Dopo l’incontro, Iavarone aggiorna Catalano e i due si vedono vicino all’Asl di Trentola Ducenta. Qui Iavarone riferisce di essere stato dal diavolo per chiedere informazioni su un terzo soggetto. Diana avrebbe preso tempo, promettendo una risposta “tra oggi e stasera”. Catalano chiarisce il senso della pressione: se la questione non si risolve, “andranno insieme”. Poi aggiunge: “Cacciano i soldi, che dobbiamo fare”. Per gli investigatori il riferimento sarebbe verosimilmente a un recupero di denaro.

La vicenda resta aperta. Il 17 maggio Iavarone torna a incalzare Diana: vuole sapere se abbia rintracciato la persona che avrebbe un debito con Catalano. Diana risponde di no, ma lo rassicura: appena la troverà, la porterà direttamente da lui, così da chiudere la situazione. In serata lo richiama e gli dice di aver rintracciato il ragazzo, che avrebbe promesso di andare “da solo”. La soluzione, però, non arriva. Il 20 maggio Iavarone richiama Diana, infastidito perché aspettava un aggiornamento.

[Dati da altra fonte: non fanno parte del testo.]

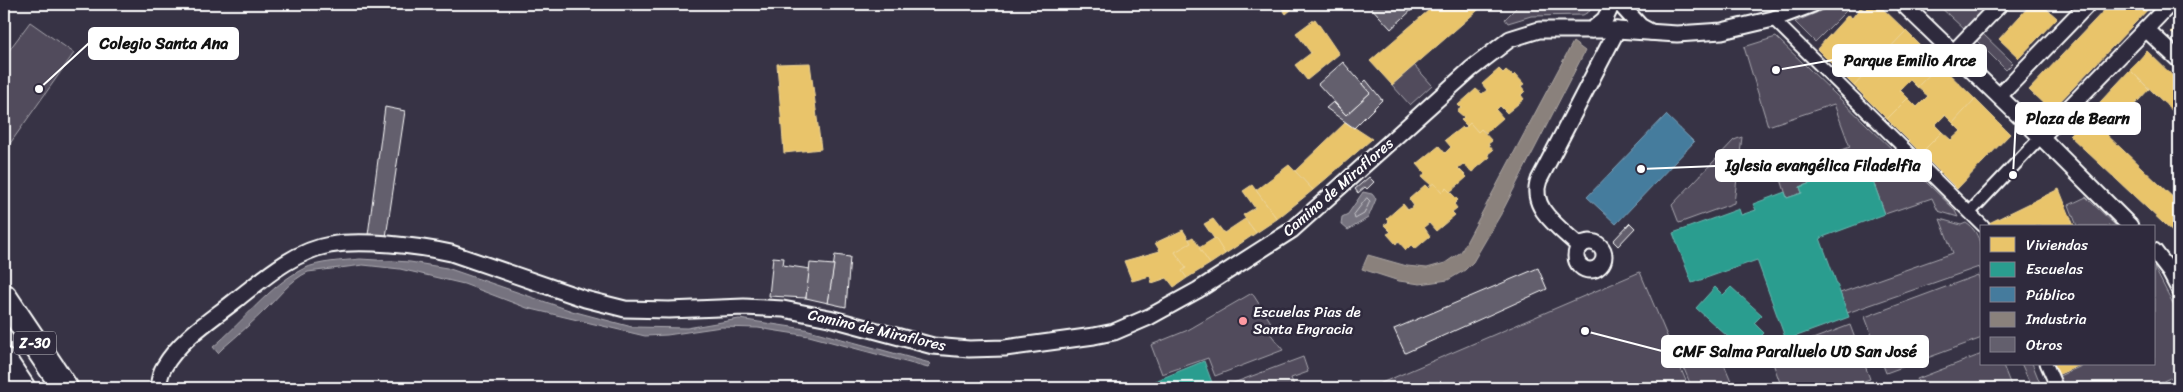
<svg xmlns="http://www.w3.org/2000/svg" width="2183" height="392" font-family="Sriracha,sans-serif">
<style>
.green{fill:#514c5c;stroke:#a8a6ae}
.water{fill:#76737f;stroke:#adabb2}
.homes{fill:#e9c46a;stroke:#f0d697}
.schools{fill:#2a9d8f;stroke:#6abab1}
.public{fill:#457b9d;stroke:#7da3ba}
.industry{fill:#8a817c;stroke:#ada7a3}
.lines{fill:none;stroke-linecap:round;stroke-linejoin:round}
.shore{stroke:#c8c7cc;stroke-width:1}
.building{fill:#635f6d;stroke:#fff}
.pedestrian-casing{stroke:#fff;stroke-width:15}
.minor-casing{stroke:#fff;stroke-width:19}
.trunk-casing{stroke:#fff;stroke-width:29}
.pedestrian{stroke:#2f2a3d;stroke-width:11}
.minor{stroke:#2f2a3d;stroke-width:15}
.trunk{stroke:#2f2a3d;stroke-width:25}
.poi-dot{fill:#ff9aa2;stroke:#2f2a3d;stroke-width:2}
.labels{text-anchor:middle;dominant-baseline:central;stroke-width:5;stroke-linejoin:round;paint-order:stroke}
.shield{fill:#2f2a3d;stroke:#c1bfc5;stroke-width:1}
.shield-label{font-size:14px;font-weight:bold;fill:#fff}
.street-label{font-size:15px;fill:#fff;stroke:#2f2a3d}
.poi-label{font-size:15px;fill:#fff;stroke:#2f2a3d;text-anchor:start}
.leader{fill:none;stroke:#fff;stroke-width:2}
.callout-dot{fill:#fff;stroke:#2f2a3d;stroke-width:2}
.callout{fill:#fff;stroke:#fff;stroke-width:2}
.callout-label{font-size:16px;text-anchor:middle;font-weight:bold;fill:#111}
</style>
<rect width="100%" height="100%" fill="#373345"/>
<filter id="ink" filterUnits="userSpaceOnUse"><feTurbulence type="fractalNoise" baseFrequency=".02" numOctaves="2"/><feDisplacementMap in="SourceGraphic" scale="10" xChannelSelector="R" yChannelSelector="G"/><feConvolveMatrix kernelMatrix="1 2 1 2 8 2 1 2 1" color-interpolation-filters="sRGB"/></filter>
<g filter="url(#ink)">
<g class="green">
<polygon points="1520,4 1592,4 1590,11 1583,15 1531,16 1508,23 1505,19"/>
<polygon points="1837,4 1853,4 1815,42 1795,22"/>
<polygon points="1937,4 1990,4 1965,30"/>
<polygon points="30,22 74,53 9,145 4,141 4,57"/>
<polygon points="1982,33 2013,63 2006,70 1976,40"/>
<polygon points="1776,37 1954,209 1958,217 1938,211 1932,198 1885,214 1866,162 1800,187 1802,193 1787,198 1779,173 1850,147 1834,104 1768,126 1744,47"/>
<polygon points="1414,65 1432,85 1410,105 1392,85"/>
<polygon points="1742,137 1734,203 1679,223 1672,205 1734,140"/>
<polygon points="2086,197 2116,226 2077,226 2069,205"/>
<path d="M1940 219 1961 225 1966 223C1983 234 1982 254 1982 273L1979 267 1847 313 1840 293 1953 253Z"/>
<polygon points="2154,267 2179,315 2179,374 2148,388 2062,388 2057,377 2088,363 2154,363"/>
<polygon points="1640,272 1689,388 1381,388 1379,384"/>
<polygon points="1978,275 1982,286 1982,338 1886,373 1865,317"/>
<polygon points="1252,293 1272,324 1266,328 1283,350 1215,376 1208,358 1162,374 1151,345 1188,330"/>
<polygon points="1850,325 1870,379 1843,388 1782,388 1770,355"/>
<polygon points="1716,345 1734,388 1692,388 1680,359"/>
<polygon points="1982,354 1982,363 2002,363 2012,388 1920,388 1917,379"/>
<polygon points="1303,357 1308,372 1291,378 1295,388 1220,388"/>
<polygon points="2021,363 2032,363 2040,383 2032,388"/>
</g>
<g class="water">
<polygon points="1363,192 1372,194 1376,199 1368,218 1348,230 1341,224 1342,217 1348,214"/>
<path d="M360 259 410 262 447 268 572 311 632 327 687 328 739 319 805 329 930 363 928 368 809 336 758 328 721 327 667 335 645 336 628 332 527 308 464 284 400 269 363 265 308 272C291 280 280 295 267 308 253 322 238 335 223 348L218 353 213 347C241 324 271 284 303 269 320 261 342 261 360 259Z"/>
</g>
<g class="homes">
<polygon points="1279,4 1298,4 1286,14"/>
<polygon points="1436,4 1485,4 1392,85 1370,61"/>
<polygon points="2031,4 2041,4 2057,18 2019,58 1999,39"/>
<polygon points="2110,4 2153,4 2051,111 2029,90"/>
<polygon points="1870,5 1875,9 1879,5 1906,31 1883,55 1873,46 1863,57 1873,66 1854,86 1817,49 1848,15 1852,18 1860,8 1865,10"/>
<polygon points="1315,19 1339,54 1307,80 1295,65 1311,53 1296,33"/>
<polygon points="2179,23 2179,40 2171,32"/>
<polygon points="1906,31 1940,65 1917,87 1910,80 1900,90 1908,98 1887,119 1854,86 1873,66 1880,73 1890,62 1883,55"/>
<polygon points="2147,51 2179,82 2179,117 2130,70"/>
<polygon points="810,63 821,149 784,153 777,64"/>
<polygon points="1940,65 1975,99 1953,123 1945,115 1935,125 1942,132 1921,153 1887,119 1908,98 1917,107 1928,96 1917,87"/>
<polygon points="1499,69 1503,73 1506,70 1513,76 1515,74 1524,84 1521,86 1525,91 1521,95 1524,99 1507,113 1500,106 1496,110 1503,118 1486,133 1481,129 1478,132 1470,123 1467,126 1461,120 1464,117 1457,111 1461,108 1458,105 1476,89 1482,94 1487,90 1482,84"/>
<polygon points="2130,70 2149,89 2107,135 2087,116"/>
<polygon points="1975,99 2010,134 1957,189 1921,153 1942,132 1951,140 1961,131 1953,123"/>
<polygon points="2087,116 2179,203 2179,238 2069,135"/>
<polygon points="1346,122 1372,139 1313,190 1295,171"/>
<polygon points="1470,123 1478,132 1481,129 1492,141 1488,144 1493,150 1488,154 1490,157 1472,172 1463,164 1458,168 1467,177 1450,192 1446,188 1442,192 1434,183 1431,185 1422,177 1425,173 1417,164 1439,146 1445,153 1451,147 1445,140 1462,127 1464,129"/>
<polygon points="1289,165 1313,190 1277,219 1256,190"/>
<polygon points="1434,183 1442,192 1446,188 1458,200 1454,204 1457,208 1452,212 1455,215 1436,231 1429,223 1424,227 1430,236 1415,249 1411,245 1406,250 1398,241 1396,244 1387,234 1391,232 1384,225 1389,222 1386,219 1403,204 1408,210 1414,206 1409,199 1425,185 1428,188"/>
<polygon points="1252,185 1277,219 1256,233 1243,215 1255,208 1243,191"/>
<polygon points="2059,189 2074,226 1988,226 1987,224"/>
<polygon points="1213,219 1224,233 1245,219 1256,233 1225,254 1204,224"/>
<polygon points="1183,230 1191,243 1175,252 1186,268 1182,271 1187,278 1174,287 1167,278 1152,283 1150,276 1132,281 1124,261 1160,251 1155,243"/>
<polygon points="1193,237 1210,264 1187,278 1182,271 1186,268 1175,252 1191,243 1189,239"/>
<polygon points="1215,238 1225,254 1210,264 1199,248"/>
<polygon points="2050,363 2085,363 2055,376"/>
</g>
<g class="schools">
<polygon points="1866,162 1885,214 1820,238 1849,317 1786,340 1757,260 1692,283 1673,233 1739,209 1741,215 1756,210 1753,204 1785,192 1787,198 1802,193 1800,187"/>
<polygon points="1715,287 1723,295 1731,287 1762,315 1754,323 1764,333 1762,335 1766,347 1741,356 1738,346 1696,308"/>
<polygon points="1204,361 1214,388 1144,388 1143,386"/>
</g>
<polygon class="public" points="1666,115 1694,142 1616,224 1587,197"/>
<polygon class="industry" points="1573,42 1585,51 1501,214 1473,262 1465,270 1448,280 1420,284 1399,281 1362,269 1368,255 1407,266 1427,268 1445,263 1461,252"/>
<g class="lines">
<polygon class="shore" points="1367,198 1370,201 1364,214 1355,219 1354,215"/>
</g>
<g class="building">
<polygon points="1368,4 1414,4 1416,6 1391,29"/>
<polygon points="1343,62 1370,93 1346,115 1318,84"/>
<polygon points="1366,80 1382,100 1354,128 1326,108 1333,102 1346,115 1370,93 1362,84"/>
<polygon points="385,107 405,111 386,237 368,235"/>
<polygon points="1369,177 1374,182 1367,189 1365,187 1358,193 1355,189"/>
<polygon points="1630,223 1635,228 1618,246 1613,241"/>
<polygon points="835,255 850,257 846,307 828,303"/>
<polygon points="773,257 784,258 783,265 810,269 806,298 769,296"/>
<polygon points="810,263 834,265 828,303 806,298"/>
<polygon points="1538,268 1547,289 1405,353 1394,329"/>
</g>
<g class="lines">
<defs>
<g id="pedestrian">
<polyline points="1773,19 1983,226"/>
<polyline points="1970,212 2041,137"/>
<polyline points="2046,363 2057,388"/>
</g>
<g id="minor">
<polyline points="1620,4 1640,26 1651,32"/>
<polyline points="1903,4 2041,137 2130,226"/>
<polyline points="2146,29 2179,60"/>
<polyline points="1592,30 1605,19 1612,4"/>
<polyline points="1953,53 2000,4"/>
<polyline points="1999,96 2088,4"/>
<polyline points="2041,137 2170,4"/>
<circle cx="1590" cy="256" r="14"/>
<path d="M1580 247C1562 229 1528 209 1539 180L1617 30"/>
<polyline points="2154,251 2170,272 2179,289"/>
<path d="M158 388C159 381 160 373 164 367 181 338 211 320 236 300 264 278 294 251 330 245 361 239 420 246 451 253L585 299 625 309 669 310 744 307 783 309 829 318 933 346 969 349 1005 348 1094 336 1114 332 1149 317 1198 290 1292 230 1471 69 1510 39 1539 30H1617L1677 34 1722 31 1773 19 1813 4"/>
</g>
<g id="trunk">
<polyline points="4,297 65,388"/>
<polyline points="4,361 22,388"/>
</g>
</defs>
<use href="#pedestrian" class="pedestrian-casing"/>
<use href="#minor" class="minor-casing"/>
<use href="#trunk" class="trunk-casing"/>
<use href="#pedestrian" class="pedestrian"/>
<use href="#minor" class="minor"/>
<use href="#trunk" class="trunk"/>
</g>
</g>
<circle class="poi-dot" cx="1243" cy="321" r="5"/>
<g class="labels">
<rect class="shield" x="14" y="331.5" width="42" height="23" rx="4"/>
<g class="shield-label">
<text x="35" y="343">Z-30</text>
</g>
<g class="street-label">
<text transform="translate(1338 187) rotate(-41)">Camino de Miraflores</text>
<text transform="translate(877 330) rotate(13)">Camino de Miraflores</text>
</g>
<g class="poi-label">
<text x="1253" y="312">Escuelas Pias de<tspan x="1253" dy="17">Santa Engracia</tspan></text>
</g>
</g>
<path class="leader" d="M39 89L89 43M1776 70L1833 60M2013 175L2016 118M1641 169L1716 166M1585 331L1662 351"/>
<g class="callout-dot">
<circle cx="39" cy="89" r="5"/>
<circle cx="1776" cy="70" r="5"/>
<circle cx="2013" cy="175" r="5"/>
<circle cx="1641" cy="169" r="5"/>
<circle cx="1585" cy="331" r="5"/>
</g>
<g class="callout">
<rect x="89" y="28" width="149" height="31" rx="5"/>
<rect x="1833" y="45" width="153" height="31" rx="5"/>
<rect x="2016" y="103" width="124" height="31" rx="5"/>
<rect x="1716" y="150" width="215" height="31" rx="5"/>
<rect x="1662" y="336" width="266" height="31" rx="5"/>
</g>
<g class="callout-label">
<text x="164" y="49">Colegio Santa Ana</text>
<text x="1910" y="66">Parque Emilio Arce</text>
<text x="2078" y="124">Plaza de Bearn</text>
<text x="1823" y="171">Iglesia evangélica Filadelfia</text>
<text x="1795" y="357">CMF Salma Paralluelo UD San José</text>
</g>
<rect width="2183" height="392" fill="none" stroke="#2f2a3d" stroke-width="20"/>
<rect x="10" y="10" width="2163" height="372" fill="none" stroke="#fff" stroke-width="2" filter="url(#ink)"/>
<rect x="1980" y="225" width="175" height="140" fill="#2f2a3d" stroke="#827f8b"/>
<rect x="1990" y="237" width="25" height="15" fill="#e9c46a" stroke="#827f8b"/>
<text x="2026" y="250" font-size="15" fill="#ffffff">Viviendas</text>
<rect x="1990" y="262" width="25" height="15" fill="#2a9d8f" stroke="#827f8b"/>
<text x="2026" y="274" font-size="15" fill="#ffffff">Escuelas</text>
<rect x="1990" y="287" width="25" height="15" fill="#457b9d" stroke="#827f8b"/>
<text x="2026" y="300" font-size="15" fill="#ffffff">Público</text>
<rect x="1990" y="312" width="25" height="15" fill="#8a817c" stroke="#827f8b"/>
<text x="2026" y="324" font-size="15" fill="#ffffff">Industria</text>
<rect x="1990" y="337" width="25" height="15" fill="#635f6d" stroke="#827f8b"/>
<text x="2026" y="350" font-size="15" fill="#ffffff">Otros</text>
</svg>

Diana spiega di non aver più rivisto il ragazzo e annuncia che andrà direttamente a casa sua. Iavarone gli chiede di tenerlo informato. Diana chiude con una formula che, per gli inquirenti, fotografa il tono del rapporto: “Agli ordini”.

Il 28 maggio la questione riaffiora in un nuovo dialogo tra Iavarone e Catalano. Iavarone chiede subito “cosa ha fatto con il fatto di quello”. Per gli investigatori il riferimento è alla vicenda per cui era stato coinvolto Diana. Catalano risponde che, se entro sabato l’altro non pagherà, sarà lui a versare direttamente la somma: circa settemila euro.

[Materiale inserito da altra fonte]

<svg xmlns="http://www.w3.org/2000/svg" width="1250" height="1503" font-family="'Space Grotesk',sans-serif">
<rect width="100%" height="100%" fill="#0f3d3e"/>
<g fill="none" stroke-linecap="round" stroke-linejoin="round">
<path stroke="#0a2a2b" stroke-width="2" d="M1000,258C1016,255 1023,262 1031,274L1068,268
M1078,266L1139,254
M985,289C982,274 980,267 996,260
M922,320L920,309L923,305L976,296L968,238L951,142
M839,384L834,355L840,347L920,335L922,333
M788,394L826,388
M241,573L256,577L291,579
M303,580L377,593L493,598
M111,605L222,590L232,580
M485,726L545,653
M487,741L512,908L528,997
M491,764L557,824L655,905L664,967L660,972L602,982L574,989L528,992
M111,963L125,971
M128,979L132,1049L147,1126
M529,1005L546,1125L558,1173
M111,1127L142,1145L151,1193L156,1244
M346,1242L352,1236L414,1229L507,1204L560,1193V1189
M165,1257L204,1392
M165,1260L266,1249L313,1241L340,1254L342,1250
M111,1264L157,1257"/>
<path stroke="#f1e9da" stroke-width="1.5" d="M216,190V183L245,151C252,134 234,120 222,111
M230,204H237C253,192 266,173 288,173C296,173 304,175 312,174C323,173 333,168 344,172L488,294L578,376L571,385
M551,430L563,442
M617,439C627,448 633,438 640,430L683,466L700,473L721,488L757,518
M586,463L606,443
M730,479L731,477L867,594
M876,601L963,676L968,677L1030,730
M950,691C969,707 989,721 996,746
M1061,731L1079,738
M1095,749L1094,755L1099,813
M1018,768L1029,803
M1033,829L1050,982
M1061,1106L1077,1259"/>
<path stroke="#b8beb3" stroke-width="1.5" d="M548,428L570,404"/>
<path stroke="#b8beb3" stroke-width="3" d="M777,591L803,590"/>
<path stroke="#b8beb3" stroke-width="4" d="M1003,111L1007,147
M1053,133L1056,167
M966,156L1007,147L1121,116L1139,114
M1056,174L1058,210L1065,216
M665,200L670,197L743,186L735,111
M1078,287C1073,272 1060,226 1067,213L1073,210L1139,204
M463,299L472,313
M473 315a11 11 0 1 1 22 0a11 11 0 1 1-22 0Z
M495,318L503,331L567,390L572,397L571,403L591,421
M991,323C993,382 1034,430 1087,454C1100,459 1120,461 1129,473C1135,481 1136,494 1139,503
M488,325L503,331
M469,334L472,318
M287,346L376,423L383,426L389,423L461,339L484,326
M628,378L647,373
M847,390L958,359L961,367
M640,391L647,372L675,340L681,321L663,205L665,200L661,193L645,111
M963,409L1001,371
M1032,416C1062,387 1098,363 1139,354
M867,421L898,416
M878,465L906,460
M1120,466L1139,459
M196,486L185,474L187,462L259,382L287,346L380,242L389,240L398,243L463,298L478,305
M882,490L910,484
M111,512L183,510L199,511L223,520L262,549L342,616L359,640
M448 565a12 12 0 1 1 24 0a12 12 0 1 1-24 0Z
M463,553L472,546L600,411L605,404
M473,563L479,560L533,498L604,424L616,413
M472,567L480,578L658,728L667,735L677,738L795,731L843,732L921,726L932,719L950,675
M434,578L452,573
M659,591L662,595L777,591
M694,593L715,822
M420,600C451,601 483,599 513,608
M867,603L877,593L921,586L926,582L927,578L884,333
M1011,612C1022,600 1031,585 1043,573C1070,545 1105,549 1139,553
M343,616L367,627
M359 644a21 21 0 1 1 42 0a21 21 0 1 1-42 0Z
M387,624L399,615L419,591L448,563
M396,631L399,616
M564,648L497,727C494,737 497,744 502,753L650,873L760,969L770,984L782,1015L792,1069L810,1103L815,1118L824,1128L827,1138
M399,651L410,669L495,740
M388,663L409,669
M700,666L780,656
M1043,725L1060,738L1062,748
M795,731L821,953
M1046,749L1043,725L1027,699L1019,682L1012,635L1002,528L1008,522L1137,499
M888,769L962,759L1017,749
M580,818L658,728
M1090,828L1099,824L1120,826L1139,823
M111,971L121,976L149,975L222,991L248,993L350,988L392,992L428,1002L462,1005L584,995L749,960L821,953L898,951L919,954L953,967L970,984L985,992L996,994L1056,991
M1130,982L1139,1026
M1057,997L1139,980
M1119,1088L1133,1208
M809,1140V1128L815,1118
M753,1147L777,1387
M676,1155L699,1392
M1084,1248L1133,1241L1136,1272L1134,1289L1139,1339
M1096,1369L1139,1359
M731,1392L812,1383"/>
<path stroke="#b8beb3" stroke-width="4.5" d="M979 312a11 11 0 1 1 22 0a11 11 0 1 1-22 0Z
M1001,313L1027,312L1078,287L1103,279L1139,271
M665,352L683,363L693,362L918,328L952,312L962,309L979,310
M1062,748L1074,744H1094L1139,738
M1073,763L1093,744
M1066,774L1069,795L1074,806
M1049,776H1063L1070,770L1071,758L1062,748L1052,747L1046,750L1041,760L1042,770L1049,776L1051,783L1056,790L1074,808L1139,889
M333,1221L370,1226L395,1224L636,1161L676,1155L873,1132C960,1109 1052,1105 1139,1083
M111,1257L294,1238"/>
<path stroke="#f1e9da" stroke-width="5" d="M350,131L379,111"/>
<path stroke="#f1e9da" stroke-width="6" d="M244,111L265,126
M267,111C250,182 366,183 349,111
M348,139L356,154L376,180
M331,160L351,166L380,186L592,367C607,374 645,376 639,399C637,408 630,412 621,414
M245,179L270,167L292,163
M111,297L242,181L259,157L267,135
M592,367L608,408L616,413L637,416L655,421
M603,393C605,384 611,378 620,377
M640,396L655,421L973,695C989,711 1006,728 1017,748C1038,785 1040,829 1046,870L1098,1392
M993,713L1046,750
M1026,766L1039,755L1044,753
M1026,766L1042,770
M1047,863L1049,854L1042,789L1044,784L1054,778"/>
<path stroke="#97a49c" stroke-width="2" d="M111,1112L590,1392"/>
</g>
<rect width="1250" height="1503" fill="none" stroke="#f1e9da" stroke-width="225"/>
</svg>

Il nome di Luigi Diana era già emerso anche in un’altra indagine, quella che nel 2022 aveva puntato a colpire le componenti Bidognetti e Schiavone, all’epoca coordinata da Giovanni Della Corte. In quel contesto, quando gli schiavoniani avrebbero avuto l’esigenza di intervenire sugli Zagaria perché Giuseppe Granata stava compiendo estorsioni spendendo quel nome, sarebbe comparso Diana, ‘o diavolo, come contatto utile per organizzare una riunione con Carmine Zagaria.

Nel procedimento da cui emerge questo specifico spaccato, relativo ai contatti attivati da Iavarone, Luigi Diana e Raffaele Catalano non risultano tra gli indagati. Risultano invece coinvolti nell’inchiesta Carmine Iavarone e Carmine Zagaria. Tutti i soggetti citati negli atti devono essere considerati innocenti fino a un’eventuale sentenza definitiva di condanna.